To complete the exercise, repeat every record exactly as it stands.

[SOURCE MATERIAL Boundary: Start]

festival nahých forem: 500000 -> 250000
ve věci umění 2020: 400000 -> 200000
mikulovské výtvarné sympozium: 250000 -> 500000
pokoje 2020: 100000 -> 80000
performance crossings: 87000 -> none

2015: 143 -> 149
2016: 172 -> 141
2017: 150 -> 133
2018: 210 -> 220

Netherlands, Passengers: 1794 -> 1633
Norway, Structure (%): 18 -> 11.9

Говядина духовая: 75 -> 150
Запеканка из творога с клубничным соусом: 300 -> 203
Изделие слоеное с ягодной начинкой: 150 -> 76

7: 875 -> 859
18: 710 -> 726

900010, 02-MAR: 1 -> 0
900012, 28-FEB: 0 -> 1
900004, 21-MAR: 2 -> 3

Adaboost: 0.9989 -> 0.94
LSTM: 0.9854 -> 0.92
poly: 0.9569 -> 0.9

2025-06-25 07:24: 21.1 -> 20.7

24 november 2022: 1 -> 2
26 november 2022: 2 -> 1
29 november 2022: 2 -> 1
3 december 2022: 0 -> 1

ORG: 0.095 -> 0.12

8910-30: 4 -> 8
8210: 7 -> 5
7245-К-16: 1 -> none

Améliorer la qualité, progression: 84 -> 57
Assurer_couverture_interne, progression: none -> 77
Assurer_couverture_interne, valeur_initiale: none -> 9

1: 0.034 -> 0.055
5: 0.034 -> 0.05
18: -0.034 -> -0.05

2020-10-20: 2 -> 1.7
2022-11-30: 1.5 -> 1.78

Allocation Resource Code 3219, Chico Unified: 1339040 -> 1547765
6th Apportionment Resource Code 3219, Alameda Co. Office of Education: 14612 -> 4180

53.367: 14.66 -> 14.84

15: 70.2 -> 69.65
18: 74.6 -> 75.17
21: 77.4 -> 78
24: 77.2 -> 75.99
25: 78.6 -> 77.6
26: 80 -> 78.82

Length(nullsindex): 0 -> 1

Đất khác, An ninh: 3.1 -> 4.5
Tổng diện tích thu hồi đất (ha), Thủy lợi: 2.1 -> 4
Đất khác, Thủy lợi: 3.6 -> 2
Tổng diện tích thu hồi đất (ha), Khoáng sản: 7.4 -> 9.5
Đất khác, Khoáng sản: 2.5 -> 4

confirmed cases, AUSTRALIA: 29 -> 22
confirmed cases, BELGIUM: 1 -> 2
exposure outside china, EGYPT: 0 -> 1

[SOURCE MATERIAL Boundary: End]

RESPONSE:
festival nahých forem: 500000 -> 250000
ve věci umění 2020: 400000 -> 200000
mikulovské výtvarné sympozium: 250000 -> 500000
pokoje 2020: 100000 -> 80000
performance crossings: 87000 -> none

2015: 143 -> 149
2016: 172 -> 141
2017: 150 -> 133
2018: 210 -> 220

Netherlands, Passengers: 1794 -> 1633
Norway, Structure (%): 18 -> 11.9

Говядина духовая: 75 -> 150
Запеканка из творога с клубничным соусом: 300 -> 203
Изделие слоеное с ягодной начинкой: 150 -> 76

7: 875 -> 859
18: 710 -> 726

900010, 02-MAR: 1 -> 0
900012, 28-FEB: 0 -> 1
900004, 21-MAR: 2 -> 3

Adaboost: 0.9989 -> 0.94
LSTM: 0.9854 -> 0.92
poly: 0.9569 -> 0.9

2025-06-25 07:24: 21.1 -> 20.7

24 november 2022: 1 -> 2
26 november 2022: 2 -> 1
29 november 2022: 2 -> 1
3 december 2022: 0 -> 1

ORG: 0.095 -> 0.12

8910-30: 4 -> 8
8210: 7 -> 5
7245-К-16: 1 -> none

Améliorer la qualité, progression: 84 -> 57
Assurer_couverture_interne, progression: none -> 77
Assurer_couverture_interne, valeur_initiale: none -> 9

1: 0.034 -> 0.055
5: 0.034 -> 0.05
18: -0.034 -> -0.05

2020-10-20: 2 -> 1.7
2022-11-30: 1.5 -> 1.78

Allocation Resource Code 3219, Chico Unified: 1339040 -> 1547765
6th Apportionment Resource Code 3219, Alameda Co. Office of Education: 14612 -> 4180

53.367: 14.66 -> 14.84

15: 70.2 -> 69.65
18: 74.6 -> 75.17
21: 77.4 -> 78
24: 77.2 -> 75.99
25: 78.6 -> 77.6
26: 80 -> 78.82

Length(nullsindex): 0 -> 1

Đất khác, An ninh: 3.1 -> 4.5
Tổng diện tích thu hồi đất (ha), Thủy lợi: 2.1 -> 4
Đất khác, Thủy lợi: 3.6 -> 2
Tổng diện tích thu hồi đất (ha), Khoáng sản: 7.4 -> 9.5
Đất khác, Khoáng sản: 2.5 -> 4

confirmed cases, AUSTRALIA: 29 -> 22
confirmed cases, BELGIUM: 1 -> 2
exposure outside china, EGYPT: 0 -> 1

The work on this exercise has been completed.